Raw data —
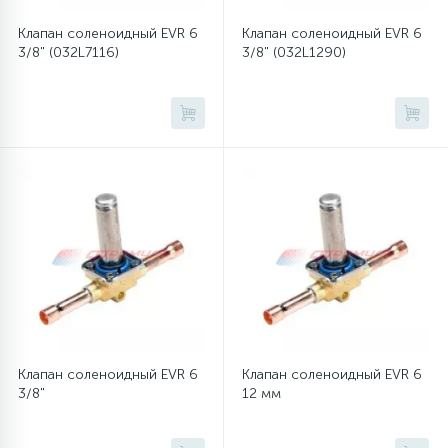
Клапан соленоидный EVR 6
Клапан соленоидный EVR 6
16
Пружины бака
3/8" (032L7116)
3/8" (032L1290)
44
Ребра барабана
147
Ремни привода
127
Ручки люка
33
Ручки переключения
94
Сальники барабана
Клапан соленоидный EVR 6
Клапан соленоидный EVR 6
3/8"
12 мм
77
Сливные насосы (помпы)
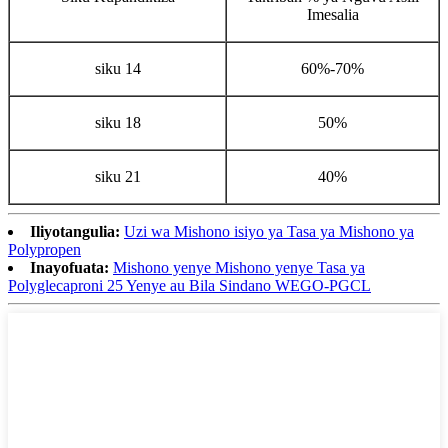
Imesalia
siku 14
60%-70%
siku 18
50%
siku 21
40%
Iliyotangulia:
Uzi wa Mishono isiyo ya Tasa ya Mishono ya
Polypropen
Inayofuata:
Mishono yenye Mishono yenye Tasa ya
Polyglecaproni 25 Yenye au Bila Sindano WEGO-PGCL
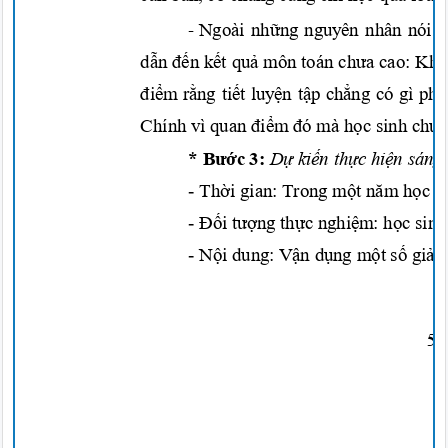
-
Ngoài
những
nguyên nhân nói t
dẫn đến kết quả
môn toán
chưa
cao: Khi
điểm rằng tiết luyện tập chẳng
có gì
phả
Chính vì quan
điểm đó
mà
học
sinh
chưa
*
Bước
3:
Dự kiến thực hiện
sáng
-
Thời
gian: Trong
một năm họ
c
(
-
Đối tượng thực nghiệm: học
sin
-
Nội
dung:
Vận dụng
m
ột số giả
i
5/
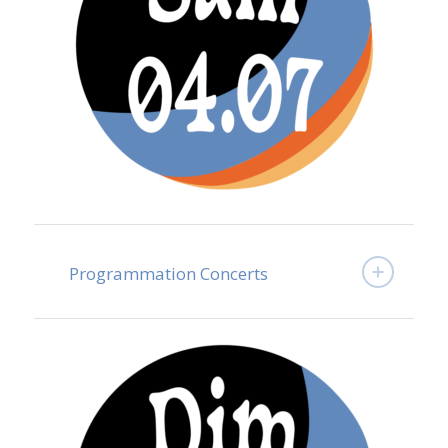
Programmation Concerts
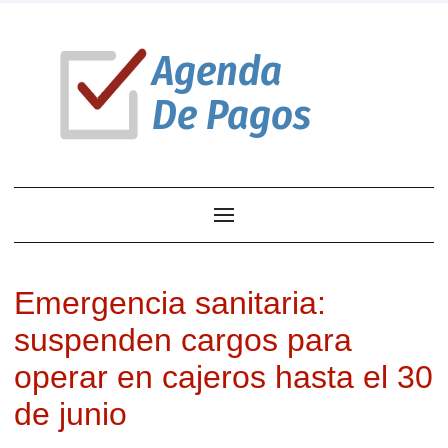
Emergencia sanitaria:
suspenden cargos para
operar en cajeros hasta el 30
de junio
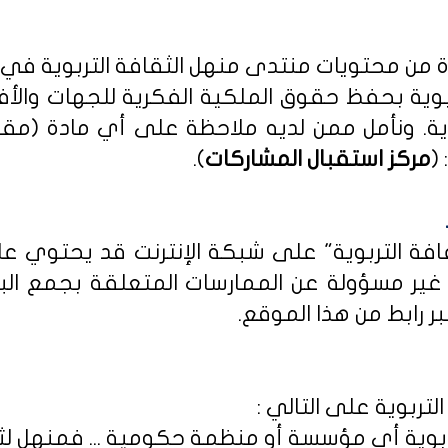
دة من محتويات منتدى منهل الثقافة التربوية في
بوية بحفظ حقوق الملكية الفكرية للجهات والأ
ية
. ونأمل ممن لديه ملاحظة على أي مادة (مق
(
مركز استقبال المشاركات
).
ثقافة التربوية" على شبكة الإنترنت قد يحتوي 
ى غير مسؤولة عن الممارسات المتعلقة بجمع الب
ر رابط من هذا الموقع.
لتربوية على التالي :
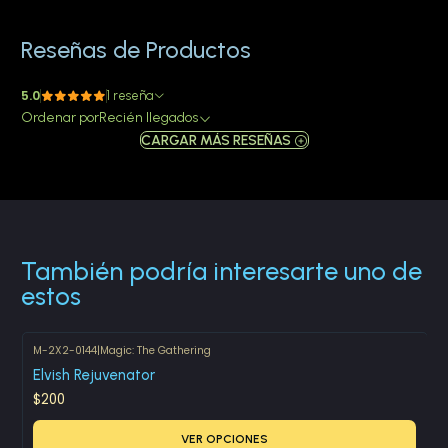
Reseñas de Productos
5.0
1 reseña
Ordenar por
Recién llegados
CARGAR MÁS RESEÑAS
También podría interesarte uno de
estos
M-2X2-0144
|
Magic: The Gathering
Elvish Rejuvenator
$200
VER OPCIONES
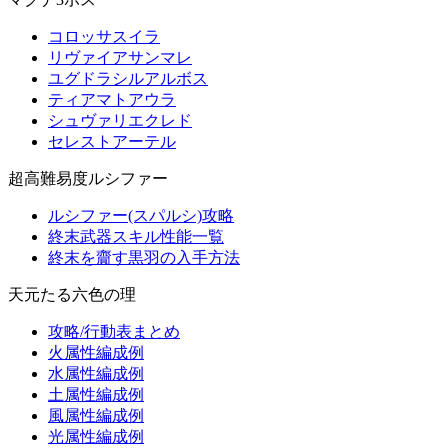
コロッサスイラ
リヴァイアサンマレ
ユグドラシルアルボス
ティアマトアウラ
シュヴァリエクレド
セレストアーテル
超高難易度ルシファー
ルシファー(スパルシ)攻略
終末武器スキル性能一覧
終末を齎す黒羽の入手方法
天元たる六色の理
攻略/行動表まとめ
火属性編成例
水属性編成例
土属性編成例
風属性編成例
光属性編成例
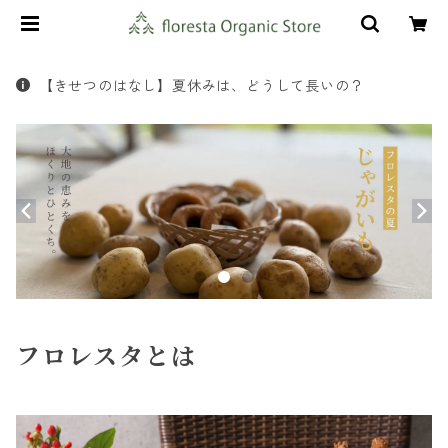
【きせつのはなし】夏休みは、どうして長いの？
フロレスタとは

Exercise directions —
From the first line to the last, return the material above exactly, apart from the pictures.

Solution for this problem —
Клапан соленоидный EVR 6
Клапан соленоидный EVR 6
16
Пружины бака
3/8" (032L7116)
3/8" (032L1290)
44
Ребра барабана
147
Ремни привода
127
Ручки люка
33
Ручки переключения
94
Сальники барабана
Клапан соленоидный EVR 6
Клапан соленоидный EVR 6
3/8"
12 мм
77
Сливные насосы (помпы)
Imesalia
siku 14
60%-70%
siku 18
50%
siku 21
40%
Iliyotangulia:
Uzi wa Mishono isiyo ya Tasa ya Mishono ya
Polypropen
Inayofuata:
Mishono yenye Mishono yenye Tasa ya
Polyglecaproni 25 Yenye au Bila Sindano WEGO-PGCL
-
Ngoài
những
nguyên nhân nói t
dẫn đến kết quả
môn toán
chưa
cao: Khi
điểm rằng tiết luyện tập chẳng
có gì
phả
Chính vì quan
điểm đó
mà
học
sinh
chưa
*
Bước
3:
Dự kiến thực hiện
sáng
-
Thời
gian: Trong
một năm họ
c
(
-
Đối tượng thực nghiệm: học
sin
-
Nội
dung:
Vận dụng
m
ột số giả
i
5/
Programmation Concerts
Emergencia sanitaria:
suspenden cargos para
operar en cajeros hasta el 30
de junio
دة من محتويات منتدى منهل الثقافة التربوية في
بوية بحفظ حقوق الملكية الفكرية للجهات والأ
ية
. ونأمل ممن لديه ملاحظة على أي مادة (مق
(
مركز استقبال المشاركات
).
ثقافة التربوية" على شبكة الإنترنت قد يحتوي 
ى غير مسؤولة عن الممارسات المتعلقة بجمع الب
ر رابط من هذا الموقع.
لتربوية على التالي :
Reseñas de Productos
5.0
1 reseña
Ordenar por
Recién llegados
CARGAR MÁS RESEÑAS
También podría interesarte uno de
estos
M-2X2-0144
|
Magic: The Gathering
Elvish Rejuvenator
$200
VER OPCIONES
コロッサスイラ
リヴァイアサンマレ
ユグドラシルアルボス
ティアマトアウラ
シュヴァリエクレド
セレストアーテル
超高難易度ルシファー
ルシファー(スパルシ)攻略
終末武器スキル性能一覧
終末を齎す黒羽の入手方法
天元たる六色の理
攻略/行動表まとめ
火属性編成例
水属性編成例
土属性編成例
風属性編成例
光属性編成例
【きせつのはなし】夏休みは、どうして長いの？
フロレスタとは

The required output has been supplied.